_What is expected_: Rewrite the rows below, replacing "эпизод" with "серия" everywhere and leaving everything else unchanged.

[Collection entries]

***

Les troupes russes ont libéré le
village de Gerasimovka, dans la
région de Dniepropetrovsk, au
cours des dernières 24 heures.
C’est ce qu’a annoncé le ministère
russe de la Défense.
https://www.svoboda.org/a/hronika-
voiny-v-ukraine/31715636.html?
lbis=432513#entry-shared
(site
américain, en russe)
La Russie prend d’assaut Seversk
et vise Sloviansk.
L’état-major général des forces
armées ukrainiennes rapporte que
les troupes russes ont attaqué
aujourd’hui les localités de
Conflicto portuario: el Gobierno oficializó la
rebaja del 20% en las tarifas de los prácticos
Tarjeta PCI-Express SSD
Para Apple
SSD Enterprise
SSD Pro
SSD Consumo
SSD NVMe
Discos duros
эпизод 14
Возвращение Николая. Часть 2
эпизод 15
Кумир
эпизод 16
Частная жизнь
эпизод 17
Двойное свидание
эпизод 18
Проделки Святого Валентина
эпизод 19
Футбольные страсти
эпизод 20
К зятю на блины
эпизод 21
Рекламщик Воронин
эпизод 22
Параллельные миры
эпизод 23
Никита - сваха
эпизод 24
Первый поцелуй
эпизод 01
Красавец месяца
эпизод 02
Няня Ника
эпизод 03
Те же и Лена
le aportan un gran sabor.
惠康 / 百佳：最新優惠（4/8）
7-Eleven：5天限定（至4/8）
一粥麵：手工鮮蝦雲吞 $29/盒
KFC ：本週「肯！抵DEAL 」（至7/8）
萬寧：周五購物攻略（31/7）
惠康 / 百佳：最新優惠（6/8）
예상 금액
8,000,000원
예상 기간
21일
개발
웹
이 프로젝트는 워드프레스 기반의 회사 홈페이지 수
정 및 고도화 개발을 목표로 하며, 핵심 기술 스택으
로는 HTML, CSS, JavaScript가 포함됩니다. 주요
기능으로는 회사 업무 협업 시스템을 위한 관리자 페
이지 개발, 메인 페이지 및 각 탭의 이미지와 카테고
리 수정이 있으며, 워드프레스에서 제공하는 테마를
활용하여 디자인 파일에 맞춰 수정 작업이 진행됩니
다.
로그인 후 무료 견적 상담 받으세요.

***

_The completed task_:
Les troupes russes ont libéré le
village de Gerasimovka, dans la
région de Dniepropetrovsk, au
cours des dernières 24 heures.
C’est ce qu’a annoncé le ministère
russe de la Défense.
https://www.svoboda.org/a/hronika-
voiny-v-ukraine/31715636.html?
lbis=432513#entry-shared
(site
américain, en russe)
La Russie prend d’assaut Seversk
et vise Sloviansk.
L’état-major général des forces
armées ukrainiennes rapporte que
les troupes russes ont attaqué
aujourd’hui les localités de
Conflicto portuario: el Gobierno oficializó la
rebaja del 20% en las tarifas de los prácticos
Tarjeta PCI-Express SSD
Para Apple
SSD Enterprise
SSD Pro
SSD Consumo
SSD NVMe
Discos duros
серия 14
Возвращение Николая. Часть 2
серия 15
Кумир
серия 16
Частная жизнь
серия 17
Двойное свидание
серия 18
Проделки Святого Валентина
серия 19
Футбольные страсти
серия 20
К зятю на блины
серия 21
Рекламщик Воронин
серия 22
Параллельные миры
серия 23
Никита - сваха
серия 24
Первый поцелуй
серия 01
Красавец месяца
серия 02
Няня Ника
серия 03
Те же и Лена
le aportan un gran sabor.
惠康 / 百佳：最新優惠（4/8）
7-Eleven：5天限定（至4/8）
一粥麵：手工鮮蝦雲吞 $29/盒
KFC ：本週「肯！抵DEAL 」（至7/8）
萬寧：周五購物攻略（31/7）
惠康 / 百佳：最新優惠（6/8）
예상 금액
8,000,000원
예상 기간
21일
개발
웹
이 프로젝트는 워드프레스 기반의 회사 홈페이지 수
정 및 고도화 개발을 목표로 하며, 핵심 기술 스택으
로는 HTML, CSS, JavaScript가 포함됩니다. 주요
기능으로는 회사 업무 협업 시스템을 위한 관리자 페
이지 개발, 메인 페이지 및 각 탭의 이미지와 카테고
리 수정이 있으며, 워드프레스에서 제공하는 테마를
활용하여 디자인 파일에 맞춰 수정 작업이 진행됩니
다.
로그인 후 무료 견적 상담 받으세요.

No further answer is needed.